Beamish and MasksBeamish Living Museum

The image captures two realities of late summer 2020 in the UK. Wearing masks is compulsory as is social distancing (resulting in queues for everything). Both are intended to limit the tramsmission of the virus.

This photograph was taken in early September when along with some friends we took a weeks break on the Northumberland coast. We still had to break some rules to do that (six of us lived in one cottage for the week, strictly speaking that was not allowed at the time). We had to journey there in three separate cars. Eating out or visiting a pub or café was something of a chore and impersonal. We probably felt more comfortable in our cottage self catering and isolating in our, albeit illegal, bubble. Bizarre when you consider it. We did though enjoy the wide open spaces, the wild beaches and national parks. We had fun together as friends, something that had been all but impossible since February.

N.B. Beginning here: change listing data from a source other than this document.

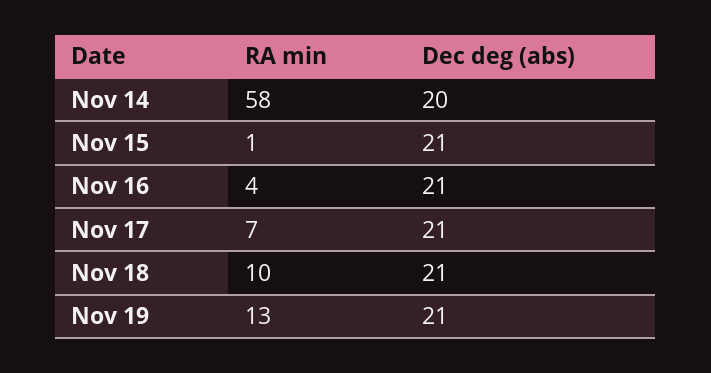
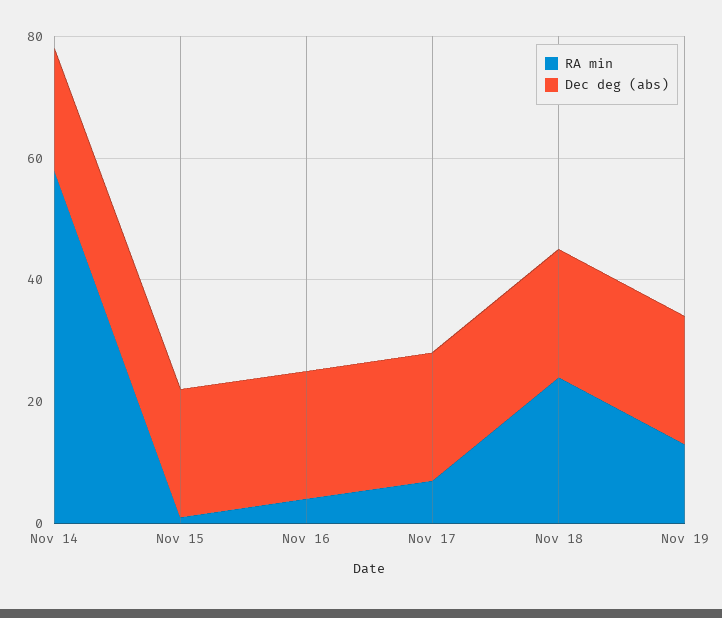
  {
    "RA min": {
      "Nov 14": 58,
      "Nov 15": 1,
      "Nov 16": 4,
      "Nov 17": 7,
-     "Nov 18": 10,
+     "Nov 18": 25,
      "Nov 19": 13
    },
    "Dec deg (abs)": {
      "Nov 14": 20,
      "Nov 15": 21,
      "Nov 16": 21,
      "Nov 17": 21,
      "Nov 18": 21,
      "Nov 19": 21
    }
  }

That limited freedom now seems like a distant memory as we are now six days into a further months lockdown. Different from the first lockdown in that schools and universities have remained open. It also doesn’t feel as serious as the first lockdown but all forms of hospitality and all non-essential shops are closed. Hospitalisations and deaths are rising again although deaths are not yet at the level seen in the Spring. It is Autumn now though, the days are shorter, the weather damp and chilly so it feels tougher.


Over the last few days there has been reason for hope and optimism. First of all in the USA elections Donald Trump has lost the presidency, to the joy of the vast majority globally. At this point Donald is not about to go quietly, he refutes the outcome and is using the legal system to query the result. The same legal system of judges that he has packed with his own cronies over the last couple of years. So the world looks on in anticipation. It is unlikely he will be successful but over recent months we have become used to the unlikely actually happening.


Yesterday we received the second good news, a Covid-19 vaccine developed by Pfizer has exited phase three of its testing with positive results. As ever the media has reacted disproportionately implying that it may even be rolled out by Christmas (it won’t be). I suppose it is nice to have some good news but we really do have a long way to go before we get out of this pandemic. Just last week it was discovered in Denmark that Covid had first of all spread into their vast mink population but now had mutated into a form transmitted back from mink to humans. The mink are now being exterminated (as happened in Spain earlier in the year), travel from Denmark to other countries, well at least the UK, is banned. Mink are bred in three or four EU countries for export to China for the fur trade, banned for instance in the UK years ago. So animals, or animal products, from a species that has been infected with Coronavirus and has mutated a strain back to humans is being exported to a country where a mutated form of Coronavirus jumped from animals to humans kicking off this whole global pandemic. There is an irony there!


Of course the vaccine developed is unlikely to have an impact on a mutated version spread to humans from mink or any other animal.